Por Giovanni Romão
> Em nova manobra da Ferrari: Massa decide assumir a culpa; Alonso adota discurso “puritano”; e esporte vive novo domingo de “luto”.
Há diferenças entre o ocorrido no GP da Áustria em 2002 e no GP da Alemanha em 2010? Os personagens não são mais os mesmos de oito anos atrás. A definição da ordem aconteceu quando ainda faltavam 18 voltas para o final – em A1 Ring foi na reta final. No entanto, a essência de tudo não muda: a Ferrari “burlou” as regras básicas do esporte ao manipular o resultado – tirando de Felipe Massa sua primeira vitória no ano e entregando o troféu para Fernando Alonso.
A essência pode não mudar, mas as consequências, caso seja da vontade do Conselho de Esporte a Motor da Federação Internacional de Automobilismo (FIA), podem ser bastante diferentes. Quando Rubens Barrichello deixou Michael Schumacher vencer a prova na Áustria em 2002 não havia no regulamento esportivo da entidade máxima do automobilismo um artigo que colocasse um limite às atitudes antidesportiva.
Porém, após aquele fato – que acabou “apenas” em uma multa milionária para a Ferrari -, as coisas mudaram.
Mudaram no papel.
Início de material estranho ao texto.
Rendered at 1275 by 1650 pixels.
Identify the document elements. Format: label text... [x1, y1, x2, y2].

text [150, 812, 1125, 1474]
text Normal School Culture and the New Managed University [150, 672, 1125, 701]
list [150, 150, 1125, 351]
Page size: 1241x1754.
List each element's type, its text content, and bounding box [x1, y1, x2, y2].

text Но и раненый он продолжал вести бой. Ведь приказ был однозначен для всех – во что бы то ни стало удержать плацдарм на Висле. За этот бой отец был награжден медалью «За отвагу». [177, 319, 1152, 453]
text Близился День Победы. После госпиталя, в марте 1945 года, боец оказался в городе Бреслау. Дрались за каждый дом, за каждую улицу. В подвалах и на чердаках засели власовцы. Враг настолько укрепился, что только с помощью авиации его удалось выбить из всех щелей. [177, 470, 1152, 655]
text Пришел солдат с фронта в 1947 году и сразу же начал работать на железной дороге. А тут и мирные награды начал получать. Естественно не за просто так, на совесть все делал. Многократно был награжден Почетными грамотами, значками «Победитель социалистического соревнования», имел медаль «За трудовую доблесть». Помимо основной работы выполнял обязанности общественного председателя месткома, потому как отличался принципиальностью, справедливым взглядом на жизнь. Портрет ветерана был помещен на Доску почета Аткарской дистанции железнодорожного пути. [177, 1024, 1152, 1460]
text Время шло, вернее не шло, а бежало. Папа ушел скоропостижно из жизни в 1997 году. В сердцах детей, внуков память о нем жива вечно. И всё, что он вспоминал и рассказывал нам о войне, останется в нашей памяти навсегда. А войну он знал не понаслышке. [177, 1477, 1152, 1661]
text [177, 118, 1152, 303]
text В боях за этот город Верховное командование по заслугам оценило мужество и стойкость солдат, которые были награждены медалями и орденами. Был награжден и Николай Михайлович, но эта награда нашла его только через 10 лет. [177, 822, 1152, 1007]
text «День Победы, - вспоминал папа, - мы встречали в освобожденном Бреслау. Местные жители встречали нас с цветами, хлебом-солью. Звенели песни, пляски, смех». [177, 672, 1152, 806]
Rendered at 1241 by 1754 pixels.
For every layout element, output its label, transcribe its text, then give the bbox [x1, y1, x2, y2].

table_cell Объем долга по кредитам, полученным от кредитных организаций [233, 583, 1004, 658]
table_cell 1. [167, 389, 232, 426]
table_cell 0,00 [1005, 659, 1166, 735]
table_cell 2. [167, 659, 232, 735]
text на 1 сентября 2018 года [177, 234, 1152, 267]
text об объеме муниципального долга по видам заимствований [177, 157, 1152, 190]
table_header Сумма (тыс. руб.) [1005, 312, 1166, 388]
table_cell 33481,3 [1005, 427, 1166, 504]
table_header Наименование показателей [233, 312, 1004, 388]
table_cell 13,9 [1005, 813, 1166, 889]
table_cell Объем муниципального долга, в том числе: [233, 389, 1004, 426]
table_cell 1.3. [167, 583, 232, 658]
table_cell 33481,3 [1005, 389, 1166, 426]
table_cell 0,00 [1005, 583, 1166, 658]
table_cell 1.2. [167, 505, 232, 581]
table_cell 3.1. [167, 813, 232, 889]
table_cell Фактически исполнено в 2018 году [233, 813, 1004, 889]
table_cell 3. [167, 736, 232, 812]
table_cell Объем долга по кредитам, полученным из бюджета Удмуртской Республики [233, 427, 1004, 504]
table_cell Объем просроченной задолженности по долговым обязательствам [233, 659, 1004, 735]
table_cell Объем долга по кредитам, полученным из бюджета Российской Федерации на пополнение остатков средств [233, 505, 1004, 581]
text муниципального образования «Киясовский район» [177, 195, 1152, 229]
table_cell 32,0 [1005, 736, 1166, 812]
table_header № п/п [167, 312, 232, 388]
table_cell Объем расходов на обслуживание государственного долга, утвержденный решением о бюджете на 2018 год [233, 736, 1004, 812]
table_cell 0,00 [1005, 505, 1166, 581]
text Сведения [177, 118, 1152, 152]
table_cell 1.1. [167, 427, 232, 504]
Na prática, veremos…
Passou a vigorar no regulamento após o ocorrido em 2002 o artigo 39.1, que aponta explicitamente: “Ordens de times que interfiram no resultado de uma corrida são proibidas”. E esse foi um dos pontos no qual se apoiaram os comissários do GP da Alemanha para aplicarem uma multa de US$ 100 mil ao time italiano neste dia 25 de julho.
Vamos aos fatos ocorridos em Hockenheim.
Largando na segunda colocação, Fernando Alonso forçou para cima do pole-position Sebastian Vettel na largada. Espremido, o espanhol ficou sem espaço, enquanto Felipe Massa aproveitou para pular de terceiro para a ponta, aproveitando-se também do lado limpo da pista.
Ocorreram as paradas de pit stop e nada fez a Ferrari para inverter as posições, e tudo continuou como estava, com Massa na ponta e Alonso em segundo. Então, no 47° giro, o engenheiro de corrida do brasileiro, Rob Smedley, chamou Massa pelo rádio e disse – pausadamente: “Alonso é mais rápido do que você. Você pode confirmar que entendeu esta mensagem?!”
Na volta seguinte, na saída hairpin – como mostrou claramente a telemetria – Massa aliviou o pé do acelerador, e Alonso fez a ultrapassagem. Após a troca de posições, Smedley chamou novamente o brasileiro no rádio para resumir: “Obrigado. Mantenha-se com ele (Alonso).” E fechou com uma palavra enfática: “Desculpa!”
Além de violar o artigo 39.1 com a manobra, a Ferrari ainda atingiu o artigo 151c, que trata de decisões fraudulentas e ferem a imagem do esporte. Após a prova, a Ferrari foi duramente criticada. O tricampeão mundial Niki Lauda resumiu em uma palavra: “Vergonha!”
O chefe da equipe Red Bull, Christian Horner, cobrou atitude: “O regulamento é claro e ordens de equipes não são permitidas.”
A decisão tomada neste domingo foi a de grau máximo que cabe aos comissários de um GP. Porém, por ter sido considerada uma situação grave, o caso foi encaminhado ao Conselho Mundial. Diferentemente do ocorrido em 2002, existem parâmetros claros para punições mais severas. A data da reunião extraordinária ainda não foi agendada.
Assim como vez nos últimos dois escândalos em que esteve indiretamente envolvido – roubo de informações da McLaren, em 2007, e o acidente articulado pela Renault com Nelsinho Piquet, em 2008 – Alonso adota discurso “puritano”: “Não sei o que ocorreu, vi que tinha mais espaço e acelerei. Somente havia oportunidade na curva.”
Aos comissários, Massa assumiu a responsabilidade de ter deixado o espanhol passar. Tentou aliviar para o time: “Tomei a decisão de deixar o Fernando passar porque era o melhor pelo time. Se não tivesse sido uma decisão minha ele não passaria.”
Após a decisão dos comissários, a Ferrari tenta diminuir a importância do assunto e mostra-se “parceira” da FIA. “Decidimos não apelar pensando no interesse do esporte. Estamos confiantes de que o Conselho Mundial avaliará os fatos de forma correta”, acredita Stafani Domenicali, chefe do time.
Para a Ferrari não seria nada bom se o Conselho julgasse o fato de “forma correta”.
Para o bem da F1, seria bom se Domenicali pensasse no interesse do esporte nas atitudes dentro da pista.